Texium - 10-4-2021 at 06:35

I hope that you put the clothes that you were wearing into the laundry and took a shower right after that happened. Wouldn’t want to track traces of HgCl2 all around your house.

Also, perhaps you should add a disclaimer at the top of your page that this experiment is not one that you would recommend repeating! In its current state, someone unsuspecting could be following it step by step without realizing there’s an explosive surprise at the end (while you say that it easily decomposes, potentially explosively, you do not clarify upfront that you experienced this firsthand with virtually no provocation).

metalresearcher - 10-4-2021 at 12:02

Interesting !
I did not know that ClO2- existed, I only knew hypochlorite ClO-, chlorate and perchlorate.

woelen - 11-4-2021 at 09:58

@Texium: You should put things in perspective. I started with 172 mg of mercury, which produces appr. 200 mg of the chlorite. In the experiment I had mechanical losses, so maybe 150 mg of the chlorite was tranferred to the vial. This material decomposed, giving a big plume of white smoke, but also quite a thick layer of frosty solid was still in the vial. It also contained some undecomposed material. Now, imagine that 100 mg made it into the air as smoke. Nearly all of it left the room through a fan and an open window (it was quite breezy that day and wind was going into the room, leaving at the open window). So, maybe a mg or 2 came into the house. We always ventilate well (we have mechanical ventilation, which is on always, in order to avoid buildup of radon and to keep air fresh inside the house). So, I do not worry. Inorganic mercury indeed is toxic, but a dose of a mg or so does no big harm. Other exposure (e.g. from dentistry, eating certain fish) is comparable, so I consider this as an extra dose of that order of magnitude. Not good, but also not devastating.

But I will change the webpage and put a warning at the start, stating that I experienced unexpected fast decomposition with a plume of HgCl2 released into the air and that the experiment should not be scaled up.

Texium - 11-4-2021 at 10:29

Fair enough. It is good to clearly post that warning though, since many people who follow your procedures likely do not have as good ventilation as you, or may try to scale things up without thinking of the consequences.

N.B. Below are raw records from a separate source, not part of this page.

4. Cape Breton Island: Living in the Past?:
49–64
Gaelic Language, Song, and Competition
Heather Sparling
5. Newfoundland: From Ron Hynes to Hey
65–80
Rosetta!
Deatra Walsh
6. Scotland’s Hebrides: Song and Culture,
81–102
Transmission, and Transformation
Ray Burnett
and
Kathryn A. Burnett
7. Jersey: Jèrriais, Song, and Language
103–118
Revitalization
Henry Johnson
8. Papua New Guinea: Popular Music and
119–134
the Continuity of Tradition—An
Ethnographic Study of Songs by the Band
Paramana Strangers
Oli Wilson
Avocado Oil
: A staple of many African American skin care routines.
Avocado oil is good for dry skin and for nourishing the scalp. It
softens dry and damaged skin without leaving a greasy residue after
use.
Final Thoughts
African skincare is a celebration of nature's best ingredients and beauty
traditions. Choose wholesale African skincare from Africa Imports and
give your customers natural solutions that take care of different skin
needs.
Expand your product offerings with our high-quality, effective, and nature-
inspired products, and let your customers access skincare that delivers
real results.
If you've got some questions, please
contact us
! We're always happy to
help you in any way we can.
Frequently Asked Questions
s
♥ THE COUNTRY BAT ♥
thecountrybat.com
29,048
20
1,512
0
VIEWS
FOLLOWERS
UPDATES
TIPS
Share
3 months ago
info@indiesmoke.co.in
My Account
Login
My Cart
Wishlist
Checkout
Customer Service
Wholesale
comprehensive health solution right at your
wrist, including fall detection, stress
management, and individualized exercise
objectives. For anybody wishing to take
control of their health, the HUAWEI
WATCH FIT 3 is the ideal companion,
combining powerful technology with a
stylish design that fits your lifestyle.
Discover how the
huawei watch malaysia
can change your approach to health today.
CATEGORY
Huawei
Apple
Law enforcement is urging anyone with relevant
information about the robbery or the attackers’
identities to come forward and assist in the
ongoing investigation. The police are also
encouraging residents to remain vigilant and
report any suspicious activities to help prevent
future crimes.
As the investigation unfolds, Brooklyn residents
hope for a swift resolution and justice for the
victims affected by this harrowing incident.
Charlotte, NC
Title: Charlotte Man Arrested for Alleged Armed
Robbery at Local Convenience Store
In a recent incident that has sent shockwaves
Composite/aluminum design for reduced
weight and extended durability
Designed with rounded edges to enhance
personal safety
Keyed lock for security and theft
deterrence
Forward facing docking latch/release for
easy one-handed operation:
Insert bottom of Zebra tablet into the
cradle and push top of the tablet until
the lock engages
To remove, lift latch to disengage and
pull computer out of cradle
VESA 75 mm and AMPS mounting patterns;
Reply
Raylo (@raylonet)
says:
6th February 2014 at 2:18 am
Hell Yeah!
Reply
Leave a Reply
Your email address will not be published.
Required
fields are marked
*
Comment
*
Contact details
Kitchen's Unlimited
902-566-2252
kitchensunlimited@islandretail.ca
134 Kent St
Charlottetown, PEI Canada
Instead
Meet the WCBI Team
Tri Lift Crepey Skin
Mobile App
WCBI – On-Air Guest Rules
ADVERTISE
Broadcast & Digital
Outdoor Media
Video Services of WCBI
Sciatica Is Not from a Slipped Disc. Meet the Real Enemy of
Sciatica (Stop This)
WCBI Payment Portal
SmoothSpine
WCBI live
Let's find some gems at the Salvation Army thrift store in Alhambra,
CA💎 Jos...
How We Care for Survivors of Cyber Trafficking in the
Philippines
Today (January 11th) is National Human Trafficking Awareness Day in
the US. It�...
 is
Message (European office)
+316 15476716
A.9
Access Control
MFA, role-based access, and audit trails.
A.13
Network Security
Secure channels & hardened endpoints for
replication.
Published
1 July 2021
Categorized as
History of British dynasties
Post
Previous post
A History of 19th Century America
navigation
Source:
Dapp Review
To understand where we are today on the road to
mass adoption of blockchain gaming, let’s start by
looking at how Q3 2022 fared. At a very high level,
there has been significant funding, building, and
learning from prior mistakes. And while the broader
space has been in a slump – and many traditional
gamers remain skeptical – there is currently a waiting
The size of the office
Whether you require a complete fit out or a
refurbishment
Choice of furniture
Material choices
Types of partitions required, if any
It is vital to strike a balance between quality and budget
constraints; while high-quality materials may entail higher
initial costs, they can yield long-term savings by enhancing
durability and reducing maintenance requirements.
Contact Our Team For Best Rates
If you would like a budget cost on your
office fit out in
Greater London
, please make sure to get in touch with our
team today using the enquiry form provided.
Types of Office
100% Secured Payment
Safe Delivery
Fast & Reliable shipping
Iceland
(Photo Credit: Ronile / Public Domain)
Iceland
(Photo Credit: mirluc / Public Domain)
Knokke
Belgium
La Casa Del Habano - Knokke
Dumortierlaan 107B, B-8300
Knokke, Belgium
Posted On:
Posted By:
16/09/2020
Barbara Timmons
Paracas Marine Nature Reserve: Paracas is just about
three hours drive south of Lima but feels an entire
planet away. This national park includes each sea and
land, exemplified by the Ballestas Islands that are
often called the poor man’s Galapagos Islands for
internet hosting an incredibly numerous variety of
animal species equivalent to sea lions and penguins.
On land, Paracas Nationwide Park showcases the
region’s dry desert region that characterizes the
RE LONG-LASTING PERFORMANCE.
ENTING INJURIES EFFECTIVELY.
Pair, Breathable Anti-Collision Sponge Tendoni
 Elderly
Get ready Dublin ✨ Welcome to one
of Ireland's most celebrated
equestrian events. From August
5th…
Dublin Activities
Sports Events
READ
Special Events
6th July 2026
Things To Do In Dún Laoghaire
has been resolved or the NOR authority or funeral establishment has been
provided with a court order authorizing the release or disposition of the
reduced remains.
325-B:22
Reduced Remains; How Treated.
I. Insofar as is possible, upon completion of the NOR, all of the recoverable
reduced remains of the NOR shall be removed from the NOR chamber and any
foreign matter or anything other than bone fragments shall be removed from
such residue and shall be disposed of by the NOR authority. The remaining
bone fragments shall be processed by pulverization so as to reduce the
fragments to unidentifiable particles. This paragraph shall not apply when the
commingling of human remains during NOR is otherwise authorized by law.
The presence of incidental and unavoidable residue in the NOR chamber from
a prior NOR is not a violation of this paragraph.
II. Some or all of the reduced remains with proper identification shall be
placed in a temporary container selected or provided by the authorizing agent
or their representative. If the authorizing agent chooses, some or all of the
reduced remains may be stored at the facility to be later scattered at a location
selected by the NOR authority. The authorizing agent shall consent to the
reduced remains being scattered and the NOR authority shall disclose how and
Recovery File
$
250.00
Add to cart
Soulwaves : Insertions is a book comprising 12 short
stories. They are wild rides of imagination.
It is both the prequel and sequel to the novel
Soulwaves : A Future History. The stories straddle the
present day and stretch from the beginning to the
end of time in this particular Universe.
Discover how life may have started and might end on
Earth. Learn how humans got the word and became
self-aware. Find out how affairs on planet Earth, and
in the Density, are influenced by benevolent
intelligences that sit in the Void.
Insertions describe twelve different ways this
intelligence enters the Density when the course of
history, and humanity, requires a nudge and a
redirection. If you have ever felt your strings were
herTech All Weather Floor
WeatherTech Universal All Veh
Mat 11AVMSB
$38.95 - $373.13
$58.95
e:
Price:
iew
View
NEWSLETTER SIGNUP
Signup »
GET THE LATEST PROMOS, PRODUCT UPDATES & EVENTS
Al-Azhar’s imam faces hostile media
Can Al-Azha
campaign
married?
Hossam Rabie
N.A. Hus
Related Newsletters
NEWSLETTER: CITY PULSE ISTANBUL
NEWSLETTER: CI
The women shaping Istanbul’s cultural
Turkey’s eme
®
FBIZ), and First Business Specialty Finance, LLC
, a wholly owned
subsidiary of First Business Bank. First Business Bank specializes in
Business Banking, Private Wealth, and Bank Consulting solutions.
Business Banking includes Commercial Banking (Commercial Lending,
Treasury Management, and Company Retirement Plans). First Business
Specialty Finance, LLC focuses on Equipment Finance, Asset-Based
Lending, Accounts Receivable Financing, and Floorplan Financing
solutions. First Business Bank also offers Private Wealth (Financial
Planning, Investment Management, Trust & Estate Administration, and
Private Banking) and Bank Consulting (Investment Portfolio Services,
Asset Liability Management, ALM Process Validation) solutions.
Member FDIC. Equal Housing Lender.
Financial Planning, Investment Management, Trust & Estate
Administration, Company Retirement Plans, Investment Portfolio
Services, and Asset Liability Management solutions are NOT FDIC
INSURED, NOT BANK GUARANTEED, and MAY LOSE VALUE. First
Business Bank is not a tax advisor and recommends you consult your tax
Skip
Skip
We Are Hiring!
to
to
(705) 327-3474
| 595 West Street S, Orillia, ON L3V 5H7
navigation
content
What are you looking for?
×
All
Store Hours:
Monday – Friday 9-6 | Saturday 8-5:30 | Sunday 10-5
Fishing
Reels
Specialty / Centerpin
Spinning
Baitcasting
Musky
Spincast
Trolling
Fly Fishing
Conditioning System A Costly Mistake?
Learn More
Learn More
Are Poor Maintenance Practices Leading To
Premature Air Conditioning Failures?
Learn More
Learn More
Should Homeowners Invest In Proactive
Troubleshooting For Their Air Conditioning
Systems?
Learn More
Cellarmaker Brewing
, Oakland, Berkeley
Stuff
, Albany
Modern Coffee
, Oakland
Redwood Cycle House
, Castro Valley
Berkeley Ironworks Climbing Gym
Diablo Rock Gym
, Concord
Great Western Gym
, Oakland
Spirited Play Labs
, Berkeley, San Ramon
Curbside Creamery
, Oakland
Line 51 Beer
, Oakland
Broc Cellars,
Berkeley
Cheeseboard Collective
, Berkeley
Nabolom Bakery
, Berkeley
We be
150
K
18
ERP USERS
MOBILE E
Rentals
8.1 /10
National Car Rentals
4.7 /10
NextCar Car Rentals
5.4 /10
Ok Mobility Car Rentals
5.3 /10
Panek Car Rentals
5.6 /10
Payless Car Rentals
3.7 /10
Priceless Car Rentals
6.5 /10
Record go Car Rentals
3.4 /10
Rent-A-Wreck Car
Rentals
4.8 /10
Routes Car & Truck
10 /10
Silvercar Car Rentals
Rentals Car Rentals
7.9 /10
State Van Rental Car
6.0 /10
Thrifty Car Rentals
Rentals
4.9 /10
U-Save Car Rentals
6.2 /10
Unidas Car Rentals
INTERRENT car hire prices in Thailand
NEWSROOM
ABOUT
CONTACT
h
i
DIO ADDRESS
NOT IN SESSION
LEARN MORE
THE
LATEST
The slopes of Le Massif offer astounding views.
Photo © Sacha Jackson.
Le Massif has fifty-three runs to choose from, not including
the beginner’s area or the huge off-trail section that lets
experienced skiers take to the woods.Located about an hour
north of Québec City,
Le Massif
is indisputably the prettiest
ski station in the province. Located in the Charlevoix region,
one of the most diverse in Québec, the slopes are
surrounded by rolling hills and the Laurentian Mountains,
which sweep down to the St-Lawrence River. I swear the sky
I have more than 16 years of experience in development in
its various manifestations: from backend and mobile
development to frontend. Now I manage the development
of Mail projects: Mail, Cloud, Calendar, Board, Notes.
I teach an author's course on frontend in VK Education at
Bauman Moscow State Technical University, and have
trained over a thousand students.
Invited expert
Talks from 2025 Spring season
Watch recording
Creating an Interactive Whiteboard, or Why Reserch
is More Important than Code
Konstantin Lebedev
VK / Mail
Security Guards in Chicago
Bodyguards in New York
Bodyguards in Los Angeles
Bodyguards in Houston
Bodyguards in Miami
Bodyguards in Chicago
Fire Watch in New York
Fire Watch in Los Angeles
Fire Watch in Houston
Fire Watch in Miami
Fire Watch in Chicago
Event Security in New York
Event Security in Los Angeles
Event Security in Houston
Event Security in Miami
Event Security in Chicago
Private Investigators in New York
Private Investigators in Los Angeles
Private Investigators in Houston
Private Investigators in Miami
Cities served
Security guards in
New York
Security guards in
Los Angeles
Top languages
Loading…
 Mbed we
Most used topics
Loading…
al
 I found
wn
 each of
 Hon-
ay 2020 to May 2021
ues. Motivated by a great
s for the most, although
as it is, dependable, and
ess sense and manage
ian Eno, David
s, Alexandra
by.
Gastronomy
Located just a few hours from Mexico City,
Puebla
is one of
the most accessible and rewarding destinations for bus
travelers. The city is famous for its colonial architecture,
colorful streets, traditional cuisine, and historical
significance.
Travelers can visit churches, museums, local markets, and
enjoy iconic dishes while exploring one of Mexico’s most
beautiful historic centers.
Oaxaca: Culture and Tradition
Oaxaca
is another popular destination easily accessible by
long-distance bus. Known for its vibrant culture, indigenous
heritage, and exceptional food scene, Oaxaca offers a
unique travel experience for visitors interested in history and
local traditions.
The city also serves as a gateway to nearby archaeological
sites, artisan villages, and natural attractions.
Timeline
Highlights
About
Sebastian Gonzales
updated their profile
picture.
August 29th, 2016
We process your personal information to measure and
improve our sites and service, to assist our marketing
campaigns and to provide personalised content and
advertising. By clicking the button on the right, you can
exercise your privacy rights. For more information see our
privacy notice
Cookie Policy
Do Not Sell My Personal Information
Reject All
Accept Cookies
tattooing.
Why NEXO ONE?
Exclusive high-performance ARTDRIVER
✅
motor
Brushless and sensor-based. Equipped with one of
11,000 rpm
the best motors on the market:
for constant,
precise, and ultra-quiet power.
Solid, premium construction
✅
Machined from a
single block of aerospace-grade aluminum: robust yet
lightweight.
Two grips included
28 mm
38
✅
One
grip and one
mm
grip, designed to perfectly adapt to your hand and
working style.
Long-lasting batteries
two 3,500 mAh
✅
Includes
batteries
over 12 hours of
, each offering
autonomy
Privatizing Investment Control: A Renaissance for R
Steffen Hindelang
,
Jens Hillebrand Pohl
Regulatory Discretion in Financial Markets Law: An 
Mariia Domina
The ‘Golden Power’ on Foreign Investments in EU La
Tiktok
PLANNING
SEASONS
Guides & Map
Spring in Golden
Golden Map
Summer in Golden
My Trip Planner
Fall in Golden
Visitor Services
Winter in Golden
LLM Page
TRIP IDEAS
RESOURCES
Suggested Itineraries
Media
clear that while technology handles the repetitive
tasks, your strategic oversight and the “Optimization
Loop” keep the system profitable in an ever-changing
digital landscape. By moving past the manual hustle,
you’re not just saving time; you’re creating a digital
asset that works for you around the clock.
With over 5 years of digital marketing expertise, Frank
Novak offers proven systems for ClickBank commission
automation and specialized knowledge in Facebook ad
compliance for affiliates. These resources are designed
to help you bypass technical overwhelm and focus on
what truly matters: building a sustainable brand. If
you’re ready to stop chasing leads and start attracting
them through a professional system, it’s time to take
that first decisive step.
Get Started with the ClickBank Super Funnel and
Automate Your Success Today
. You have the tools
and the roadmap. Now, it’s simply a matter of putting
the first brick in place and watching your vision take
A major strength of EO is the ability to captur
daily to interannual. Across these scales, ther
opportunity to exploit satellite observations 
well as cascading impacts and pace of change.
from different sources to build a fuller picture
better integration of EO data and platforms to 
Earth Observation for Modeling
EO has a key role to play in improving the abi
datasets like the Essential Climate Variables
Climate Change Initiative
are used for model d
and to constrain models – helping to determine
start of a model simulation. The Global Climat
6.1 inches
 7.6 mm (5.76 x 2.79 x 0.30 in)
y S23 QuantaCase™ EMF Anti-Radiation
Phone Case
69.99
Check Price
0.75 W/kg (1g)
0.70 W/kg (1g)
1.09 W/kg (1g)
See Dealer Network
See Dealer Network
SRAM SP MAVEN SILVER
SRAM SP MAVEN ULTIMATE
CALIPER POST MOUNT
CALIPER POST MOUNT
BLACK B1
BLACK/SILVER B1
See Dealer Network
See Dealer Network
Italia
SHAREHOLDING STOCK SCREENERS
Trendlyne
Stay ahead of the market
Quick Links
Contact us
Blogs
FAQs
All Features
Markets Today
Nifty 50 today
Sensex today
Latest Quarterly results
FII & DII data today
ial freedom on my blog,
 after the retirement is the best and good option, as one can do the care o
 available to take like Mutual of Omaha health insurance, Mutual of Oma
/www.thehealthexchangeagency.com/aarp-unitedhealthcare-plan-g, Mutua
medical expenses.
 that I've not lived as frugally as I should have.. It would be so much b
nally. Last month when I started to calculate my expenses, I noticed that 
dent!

woelen - 12-4-2021 at 12:19

Changed the webpage, added a warning at the start.

Mateo_swe - 18-4-2021 at 04:41

Very nice website you have made, Woelen.
I will try some of those experiments.
Maybe not the Mercury(II) chlorite one but there are several other ones that seem interesting and fun.

ChemTalk - 26-4-2021 at 09:24

great story and procedure, thanks for sharing. Mercury compounds always have such interesting colors.